EXERCISE TEXT below:

The world has changed for all of us since we entered the 21st century. While our computers didn’t blow up as the millennium turned, the horrific attacks on 9/11 forever, it seems, altered our sense of safety in our country and elsewhere on the globe. The arrival of the internet on desktop computers, the proliferation of cellphones, the rise of social media — they have upended the architecture of our lives.

Change has been no less dramatic in our work lives. For those of us in the news business, the basic business model is disappearing. Once upon a time the publisher brought together talented reporters and editors with an articulate sales staff, and together editorial and advertising were presented to the reader in an attractive format that informed and enriched the community. In the process, the news organization was also enriched, and there were newspapers everywhere. The biggest challenge was beating competitors to the “scoop” and gaining the greater market share of advertisers.

Today that simple business plan seems like a fairy tale. According to data in a special section of The New York Times on Sunday, “Over the last 15 years, about 2100 local newspapers — or roughly a quarter of all local newsrooms — have either merged with a competitor or ceased printing …About 6800 local newspapers continue to operate across the country, but many are shells of their former selves, with pared down staffs and coverage areas. About half of the remaining local papers are in small and rural communities, and the vast majority distribute fewer than 15,000 copies of each edition.” 

I could go on with the statistics, but here’s the point: If we don’t embrace change, we get left behind.

Chef Guy Reuge speaks about his latest book, ‘A Chef’s Odyssey,’ at last year’s Cooks, Books & Corks. Photo by Rita J. Egan

So it is that we at Times Beacon Record Newspapers have become TBR News Media, with the addition of a website, Facebook, Instagram, Twitter and YouTube platforms to accommodate the various demands for news and advertising. After all, we work for our customers and we must offer them what they want and need. By the same token, while maintaining those platforms has increased our costs, the revenue they generate is minimal. Further worsening the newspaper situation is the demise of the traditional mom-and-pop retail stores, the previous backbone of so many communities and community newspapers.

End of EXERCISE TEXT.
DATASET ENTRIES below:

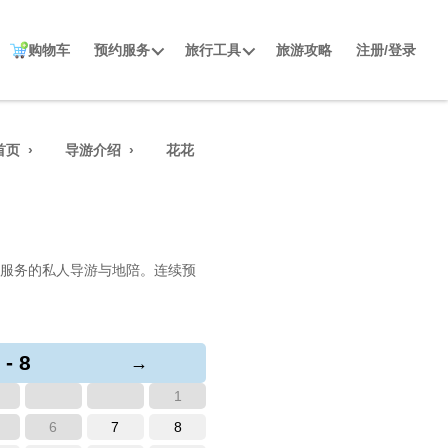
购物车
预约服务
旅行工具
旅游攻略
注册/登录
首页
导游介绍
花花
服务的私人导游与地陪。连续预
 - 8
→
1
6
7
8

End of DATASET ENTRIES.

== WHAT YOU WILL DO ==
**A.** In the piece on the news business, write out everything from "Change has been" down to "share of advertisers.", substituting "owner" for "publisher".
**B.** Based on the piece on the news business, do these statements agree with it? (i) About 6800 local newspapers still operate across the country. (ii) The new online platforms bring in a lot of revenue. (iii) Times Beacon Record Newspapers has become TBR News Media.

== ANSWERS BELOW ==
**A.**
Change has been no less dramatic in our work lives. For those of us in the news business, the basic business model is disappearing. Once upon a time the owner brought together talented reporters and editors with an articulate sales staff, and together editorial and advertising were presented to the reader in an attractive format that informed and enriched the community. In the process, the news organization was also enriched, and there were newspapers everywhere. The biggest challenge was beating competitors to the “scoop” and gaining the greater market share of advertisers.

**B.**
(i) Yes: "About 6800 local newspapers continue to operate across the country"
(ii) No: "the revenue they generate is minimal"
(iii) Yes: "we at Times Beacon Record Newspapers have become TBR News Media"